A pancreatic islet cell-specific enhancer-like element in the glucagon gene contains two domains binding distinct cellular proteins.

Abstract

Interactions of nuclear proteins with cis-control elements are involved in the programmed developmental expression of the islet polypeptide hormone genes. Three transcriptional control elements within 300 base pairs of the 5'-flanking region of the rat glucagon gene interact with regulatory cellular proteins and direct transcription only in glucagon-producing islet cells. Two islet cell-specific enhancer-like elements (G2, G3) act together with the glucagon promoter (including the G1 element), which confers A cell specificity of glucagon gene expression. In the present study, the G3 element was analyzed in detail by protein binding and in vivo and in vitro transcription assays. Mutational analyses showed that the sequence of the G3 element comprises two distinct protein-binding domains: a more upstream domain A (5'-CGCCTGA-3'), and a more downstream domain B (5'GATTGAAGGGTGTA-3'). Binding of proteins to these two domains is mutually exclusive. Domain A, but not domain B, is responsible for both functional protein binding and the enhancement of transcription from the glucagon or thymidine kinase gene promoter chloramphenicol acetyltransferase reporter gene transfected in vivo into glucagon-producing islet cells (InR1-G9) and transcribed in vitro in a HeLa cell-free transcription system.
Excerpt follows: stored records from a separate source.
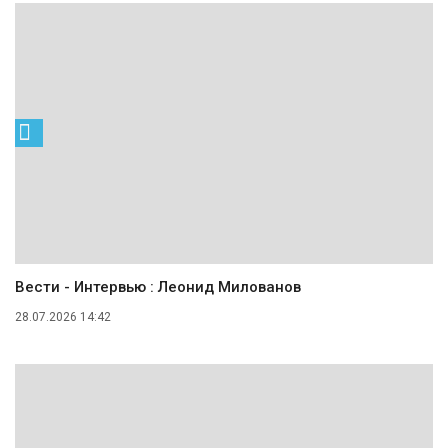
Вести - Интервью : Леонид Милованов
28.07.2026 14:42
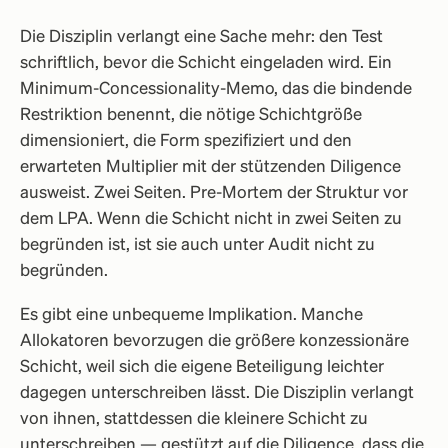
Die Disziplin verlangt eine Sache mehr: den Test
schriftlich, bevor die Schicht eingeladen wird. Ein
Minimum-Concessionality-Memo, das die bindende
Restriktion benennt, die nötige Schichtgröße
dimensioniert, die Form spezifiziert und den
erwarteten Multiplier mit der stützenden Diligence
ausweist. Zwei Seiten. Pre-Mortem der Struktur vor
dem LPA. Wenn die Schicht nicht in zwei Seiten zu
begründen ist, ist sie auch unter Audit nicht zu
begründen.
Es gibt eine unbequeme Implikation. Manche
Allokatoren bevorzugen die größere konzessionäre
Schicht, weil sich die eigene Beteiligung leichter
dagegen unterschreiben lässt. Die Disziplin verlangt
von ihnen, stattdessen die kleinere Schicht zu
unterschreiben — gestützt auf die Diligence, dass die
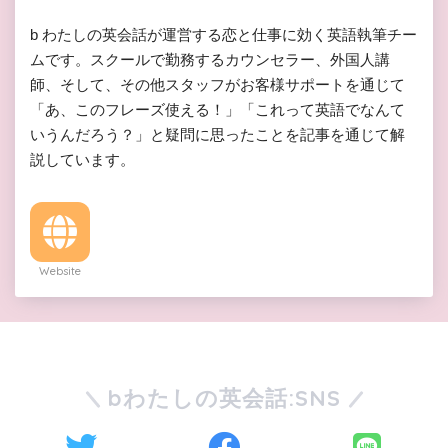
b わたしの英会話が運営する恋と仕事に効く英語執筆チー
ムです。スクールで勤務するカウンセラー、外国人講
師、そして、その他スタッフがお客様サポートを通じて
「あ、このフレーズ使える！」「これって英語でなんて
いうんだろう？」と疑問に思ったことを記事を通じて解
説しています。
Website
bわたしの英会話:SNS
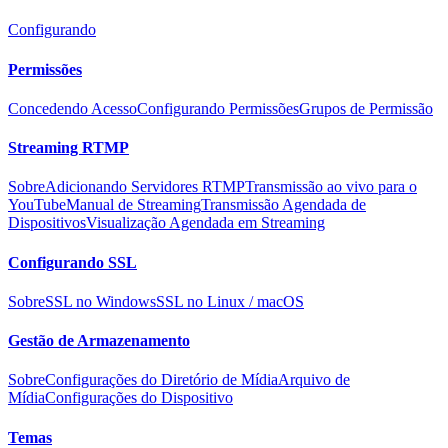
Configurando
Permissões
Concedendo Acesso
Configurando Permissões
Grupos de Permissão
Streaming RTMP
Sobre
Adicionando Servidores RTMP
Transmissão ao vivo para o
YouTube
Manual de Streaming
Transmissão Agendada de
Dispositivos
Visualização Agendada em Streaming
Configurando SSL
Sobre
SSL no Windows
SSL no Linux / macOS
Gestão de Armazenamento
Sobre
Configurações do Diretório de Mídia
Arquivo de
Mídia
Configurações do Dispositivo
Temas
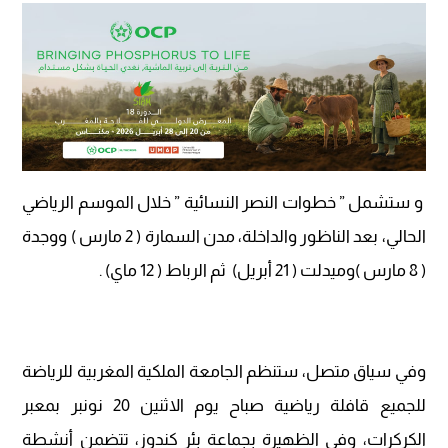
و ستشمل ” خطوات النصر النسائية ” خلال الموسم الرياضي
الحالي، بعد الناظور والداخلة، مدن السمارة ( 2 مارس ) ووجدة
( 8 مارس )وميدلت ( 21 أبريل) ثم الرباط ( 12 ماي) .
وفي سياق متصل، ستنظم الجامعة الملكية المغربية للرياضة
للجميع قافلة رياضية صباح يوم الاثنين 20 نونبر بمعبر
الكركرات، وفي الظهيرة بجماعة بئر كندوز، تتضمن أنشطة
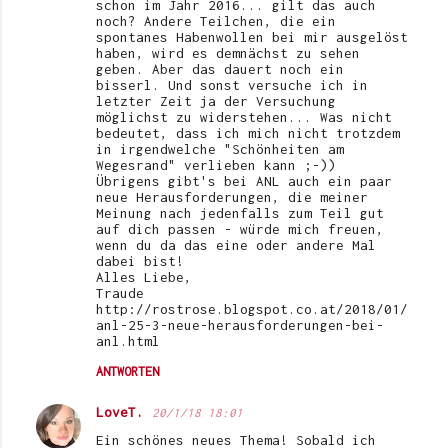
schon im Jahr 2016... gilt das auch
noch? Andere Teilchen, die ein
spontanes Habenwollen bei mir ausgelöst
haben, wird es demnächst zu sehen
geben. Aber das dauert noch ein
bisserl. Und sonst versuche ich in
letzter Zeit ja der Versuchung
möglichst zu widerstehen... Was nicht
bedeutet, dass ich mich nicht trotzdem
in irgendwelche "Schönheiten am
Wegesrand" verlieben kann ;-))
Übrigens gibt's bei ANL auch ein paar
neue Herausforderungen, die meiner
Meinung nach jedenfalls zum Teil gut
auf dich passen - würde mich freuen,
wenn du da das eine oder andere Mal
dabei bist!
Alles Liebe,
Traude
http://rostrose.blogspot.co.at/2018/01/
anl-25-3-neue-herausforderungen-bei-
anl.html
ANTWORTEN
LoveT.
20/1/18 18:01
Ein schönes neues Thema! Sobald ich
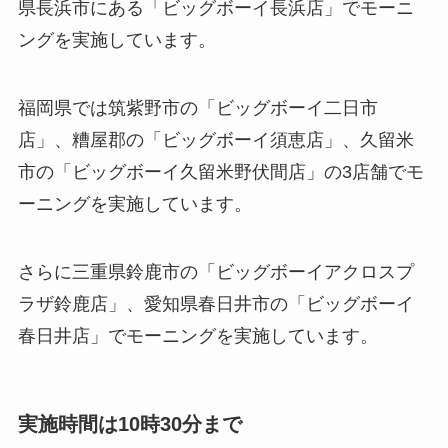
県長浜市にある「ビッグボーイ長浜店」でモーニ
ングを実施しています。
福岡県では筑紫野市の「ビッグボーイ二日市
店」、糟屋郡の「ビッグボーイ須恵店」、久留米
市の「ビッグボーイ久留米野伏間店」の3店舗でモ
ーニングを実施しています。
さらに三重県鈴鹿市の「ビッグボーイアクロスプ
ラザ鈴鹿店」、愛知県春日井市の「ビッグボーイ
春日井店」でモーニングを実施しています。
実施時間は10時30分まで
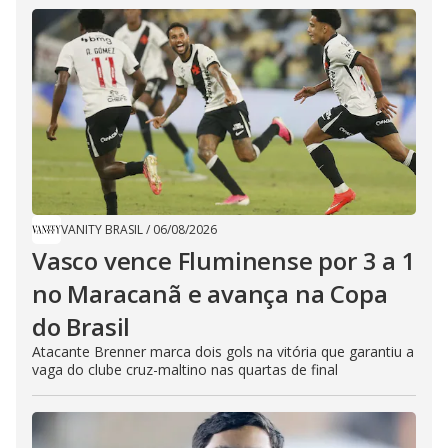
VANITY BRASIL
/
06/08/2026
Vasco vence Fluminense por 3 a 1
no Maracanã e avança na Copa
do Brasil
Atacante Brenner marca dois gols na vitória que garantiu a
vaga do clube cruz-maltino nas quartas de final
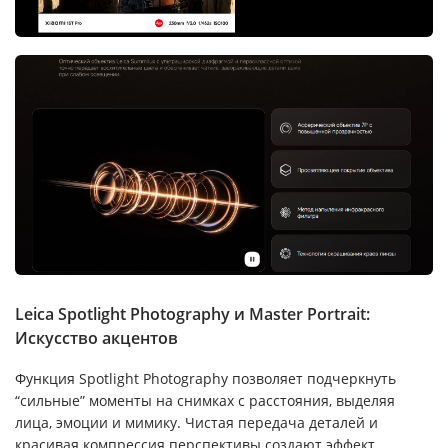
Leica Spotlight Photography и Master Portrait:
Искусство акцентов
Функция Spotlight Photography позволяет подчеркнуть
“сильные” моменты на снимках с расстояния, выделяя
лица, эмоции и мимику. Чистая передача деталей и
красивая компрессия перспективы создают эффект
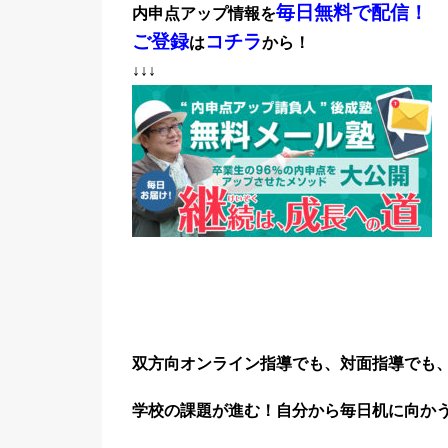
毎日無料で配信！
内申点アップ情報を
ご登録
コチラ
は
から！
↓↓↓
双方向オンライン指導でも、対面指導でも
学校の課題が進む！
自分から毎日机に向か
In islet cell extracts, the Southwestern blot technique labeled a protein of 45 kDa binding to domain A within G3. We conclude that although the G3 sequence contains two protein-binding motifs, the organization of the G3 enhancer-like element is not bipartite. The islet cell specificity of the G3 element is conferred by a tissue-specific transcription factor or protein complex interacting with domain A of G3. This protein or protein complex recognizes different DNA sequences and provides promoter as well as enhancer activity because it binds also to the apparently unrelated sequence of the G1 promoter element.